Olympus Infinity Twin
The Olympus Infinity Twin may look like many of the other late ‘80s point an shoots but, that is not why they named it the Twin. The Twin sport two lenses. A wide 35 mm and a tele 70 mm. All wrapped in a consumer ready, weather proof plastic brick.
The Olympus Infinity Twin (aka the AF-1 Twin) looks like many of the cameras from 1988. It could be a fraternal twin to the Nikon One Touch 100 but the Olympus has another reason to call it a Twin. They have included two lenses. Not just one lens that refocus to different focal lengths but two separate lenses. The default is a 35 mm f3.5 that they call the WIDE. A red button on top can switch to what they call the TELE 70 mm f6.3. Inside this is accomplish by a mirror dropping down to reflect on to the film. The default lens is a strait exposure as you would expect from a point and shoot.
The flash default is auto. It is an easy one button push to turn off but will reset to auto when you close the camera.

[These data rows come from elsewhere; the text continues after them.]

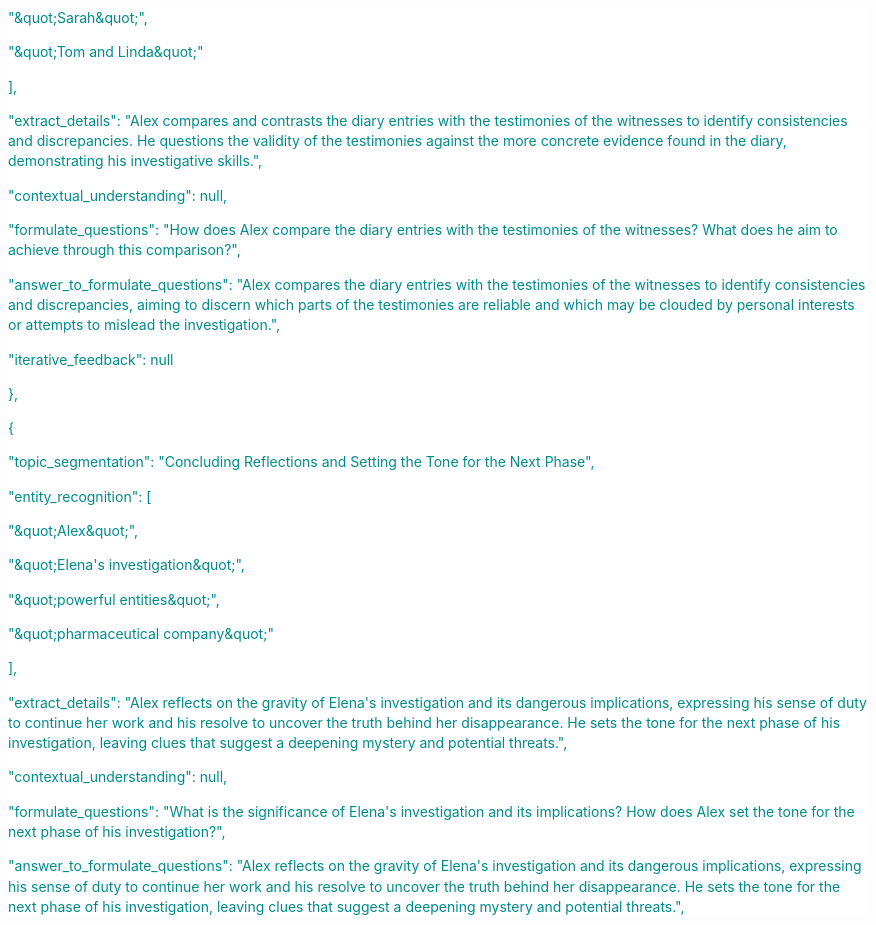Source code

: <span style='color: darkcyan;'>            &quot;\&quot;Sarah\&quot;&quot;,</span>

<span style='color: darkcyan;'>            &quot;\&quot;Tom and Linda\&quot;&quot;</span>

<span style='color: darkcyan;'>        ],</span>

<span style='color: darkcyan;'>        &quot;extract_details&quot;: &quot;Alex compares and contrasts the diary entries with the testimonies of the witnesses to identify consistencies and discrepancies. He questions the validity of the testimonies against the more concrete evidence found in the diary, demonstrating his investigative skills.&quot;,</span>

<span style='color: darkcyan;'>        &quot;contextual_understanding&quot;: null,</span>

<span style='color: darkcyan;'>        &quot;formulate_questions&quot;: &quot;How does Alex compare the diary entries with the testimonies of the witnesses? What does he aim to achieve through this comparison?&quot;,</span>

<span style='color: darkcyan;'>        &quot;answer_to_formulate_questions&quot;: &quot;Alex compares the diary entries with the testimonies of the witnesses to identify consistencies and discrepancies, aiming to discern which parts of the testimonies are reliable and which may be clouded by personal interests or attempts to mislead the investigation.&quot;,</span>

<span style='color: darkcyan;'>        &quot;iterative_feedback&quot;: null</span>

<span style='color: darkcyan;'>    },</span>

<span style='color: darkcyan;'>    {</span>

<span style='color: darkcyan;'>        &quot;topic_segmentation&quot;: &quot;Concluding Reflections and Setting the Tone for the Next Phase&quot;,</span>

<span style='color: darkcyan;'>        &quot;entity_recognition&quot;: [</span>

<span style='color: darkcyan;'>            &quot;\&quot;Alex\&quot;&quot;,</span>

<span style='color: darkcyan;'>            &quot;\&quot;Elena&#x27;s investigation\&quot;&quot;,</span>

<span style='color: darkcyan;'>            &quot;\&quot;powerful entities\&quot;&quot;,</span>

<span style='color: darkcyan;'>            &quot;\&quot;pharmaceutical company\&quot;&quot;</span>

<span style='color: darkcyan;'>        ],</span>

<span style='color: darkcyan;'>        &quot;extract_details&quot;: &quot;Alex reflects on the gravity of Elena&#x27;s investigation and its dangerous implications, expressing his sense of duty to continue her work and his resolve to uncover the truth behind her disappearance. He sets the tone for the next phase of his investigation, leaving clues that suggest a deepening mystery and potential threats.&quot;,</span>

<span style='color: darkcyan;'>        &quot;contextual_understanding&quot;: null,</span>

<span style='color: darkcyan;'>        &quot;formulate_questions&quot;: &quot;What is the significance of Elena&#x27;s investigation and its implications? How does Alex set the tone for the next phase of his investigation?&quot;,</span>

<span style='color: darkcyan;'>        &quot;answer_to_formulate_questions&quot;: &quot;Alex reflects on the gravity of Elena&#x27;s investigation and its dangerous implications, expressing his sense of duty to continue her work and his resolve to uncover the truth behind her disappearance. He sets the tone for the next phase of his investigation, leaving clues that suggest a deepening mystery and potential threats.&quot;,</span>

Restart on open takes you to all the default settings for flash and lens.
I did find a recall notice from Olympus that covered the Twin and several other models. Seem there is a possible flaw in the flash circuit that could cause it to smoke and overheating. Only 21 cases out of 1.2 million units, but still best to use in a well ventilated area near a large enough body of water to extinguish the camera and user, just in case.
My take
For a point and shoot, the Twin is not too bad. It is big (1988 after all) and brick like but seem durable enough. I like the use of two lenses but took most shots with the 35 mm because it is a point and shoot not a select a lens then point and shoot. Not a fast action camera but also not the intended use.
Not a camera to search out but also not a camera to throw out. If you have one or find one cheap. Give it a try and welcome to 1988 when people and cameras still smoked.